__Stored entries__
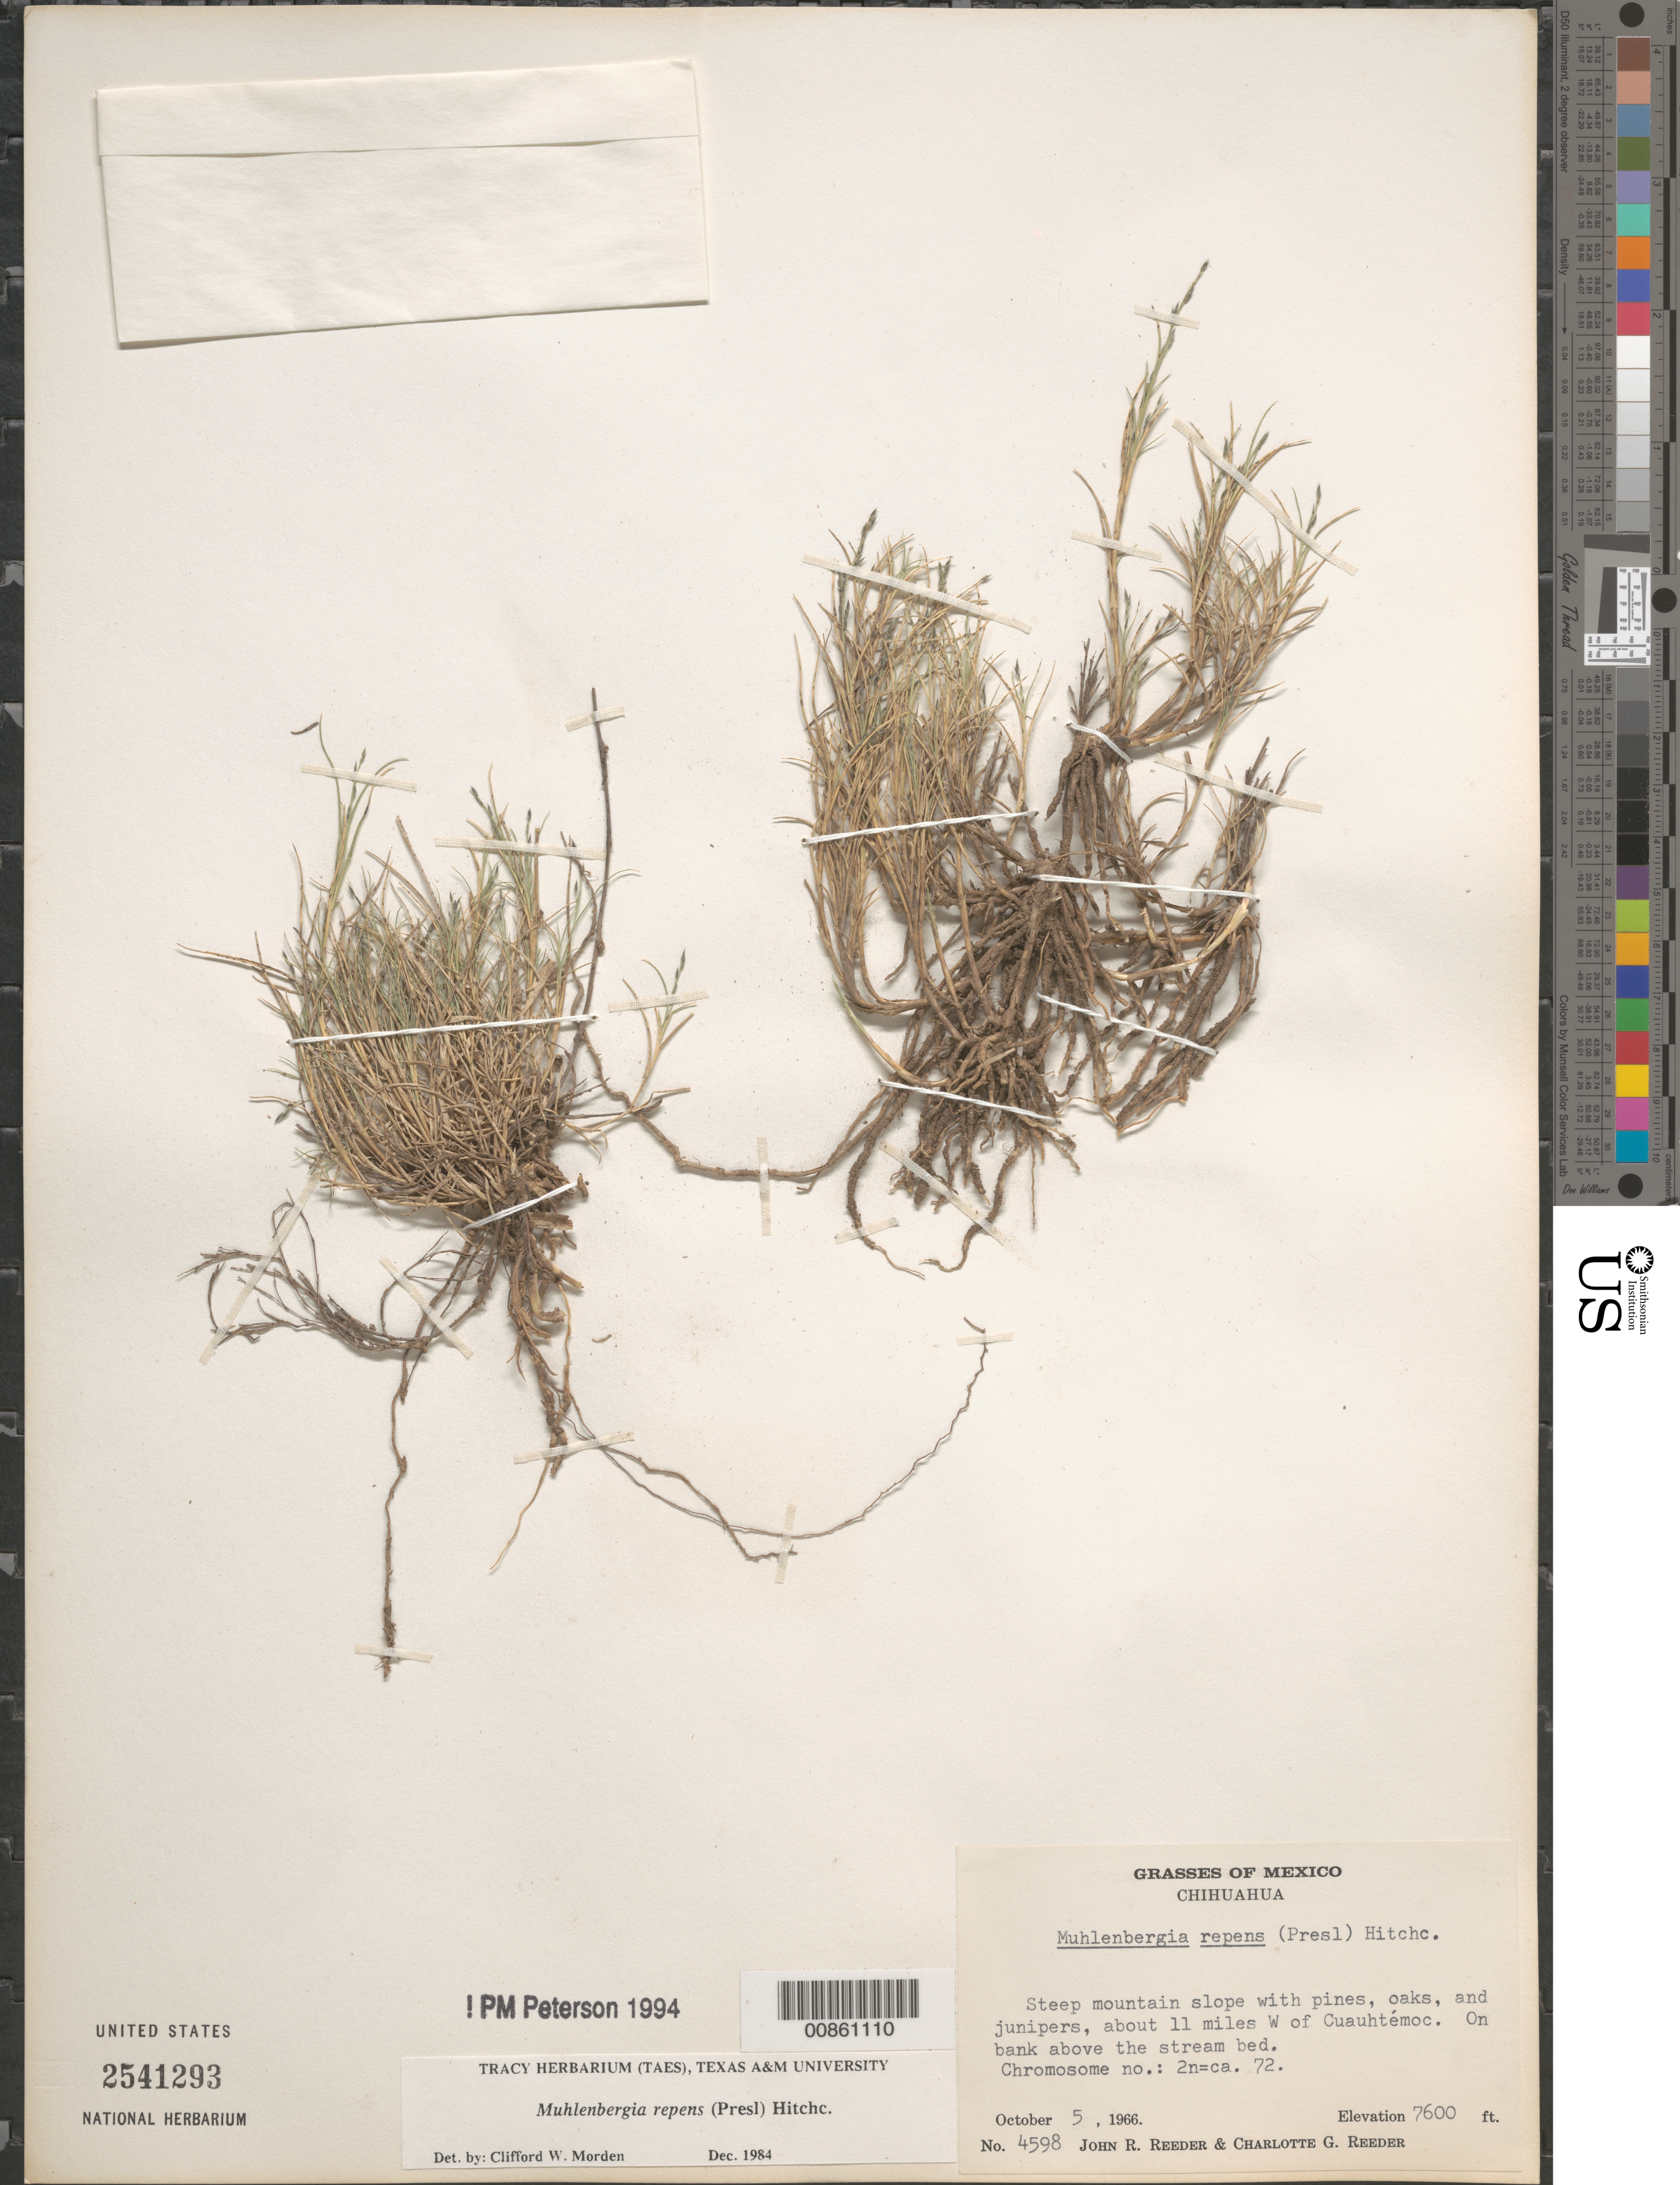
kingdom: Plantae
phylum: Tracheophyta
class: Liliopsida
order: Poales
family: Poaceae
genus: Muhlenbergia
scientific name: Muhlenbergia repens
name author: (J. Presl) Hitchc.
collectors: J. R. Reeder & C. G. Reeder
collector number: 4598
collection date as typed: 05 Oct 1966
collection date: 1966-10-05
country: Mexico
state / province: Chihuahua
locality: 11 mi W of Cuauhtemoc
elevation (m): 2316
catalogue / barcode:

__EXERCISE__
Copy the rows above verbatim, from the line with "collection date: 1966-10-05" down to and including the last line.

__RESULT__
collection date: 1966-10-05
country: Mexico
state / province: Chihuahua
locality: 11 mi W of Cuauhtemoc
elevation (m): 2316
catalogue / barcode:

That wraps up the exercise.